In an interview with John Allen, Bishop Nicholas DiMarzio of Brooklyn (chairman of the U.S. Bishops’ Committee on Domestic Policy) discussed the draft USCCB voting guide, Forming Consciences for Faithful Citizenship: A Call to Political Responsibility from the Catholic Bishops of the United States. On the document itself:
“I think it’s pretty even. I think you’d have a hard time trying to misuse this document. Hopefully, it will be helpful for people making decisions. We’re into a situation, the way it looks right now a year away, in which you’re not going to have any candidate who is outstanding on all of our issues. Such a person just isn’t there. We’re going to have to look very carefully and use some moral principles to come to difficult decisions about these options.
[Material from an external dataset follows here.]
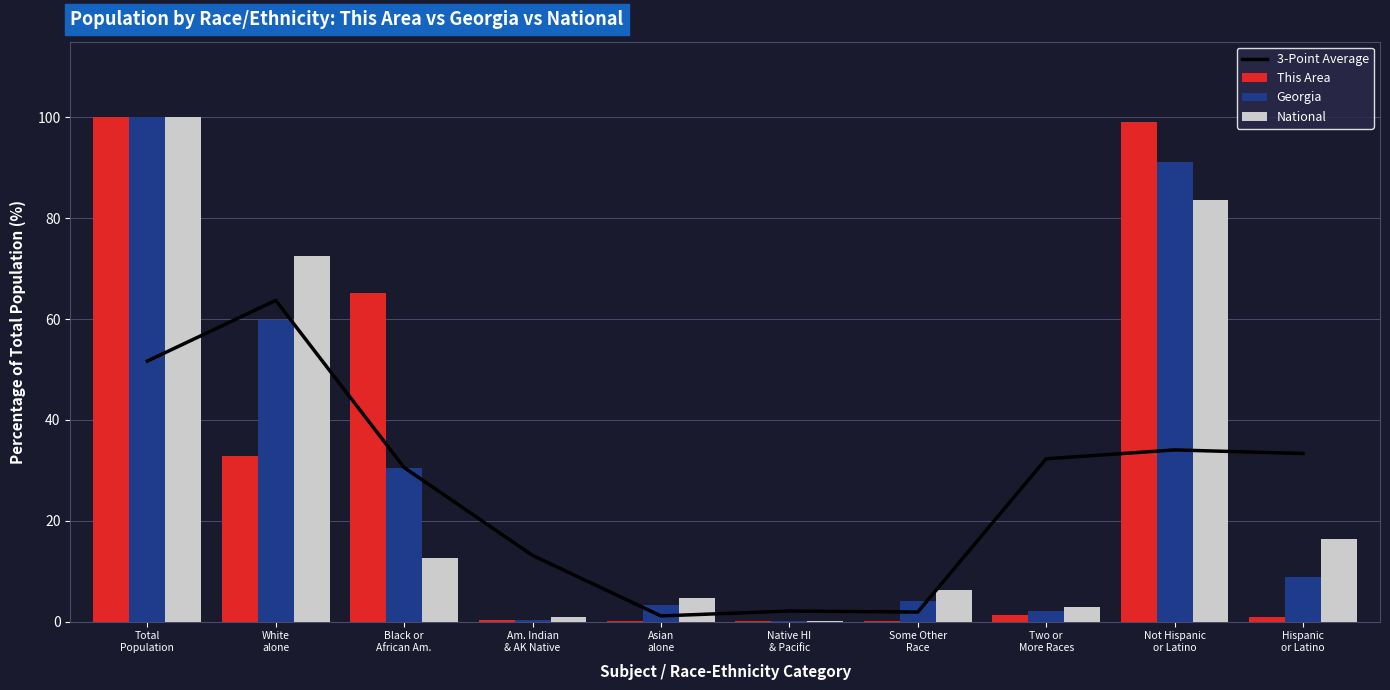

Which series has the largest total across all categories?

This Area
It comes down to this: Are you not going to vote? Or are you going to vote for somebody who doesn’t completely hold our positions? That’s the difficulty we face. It’s a very difficult situation for a voter today.”
Allen asked whether he would discourage rival Catholic voter’s guides. DiMarzio:
“We can’t discourage that, but what we can discourage is their distribution through the church. Something handed out by parishes should be approved by the diocese or the state Catholic conference. Anybody can produce whatever they want, but that doesn’t mean they have the right to give it out within church premises and so on. It gives the appearance that it has an official status. We’ve produced a two-page bulletin announcement summarizing Faithful Citizenship. It’s difficult to summarize all that tight reasoning in two pages, but I think we did a fairly decent job with it. That would be the official thing that we would ask bishops to authorize and distribute.”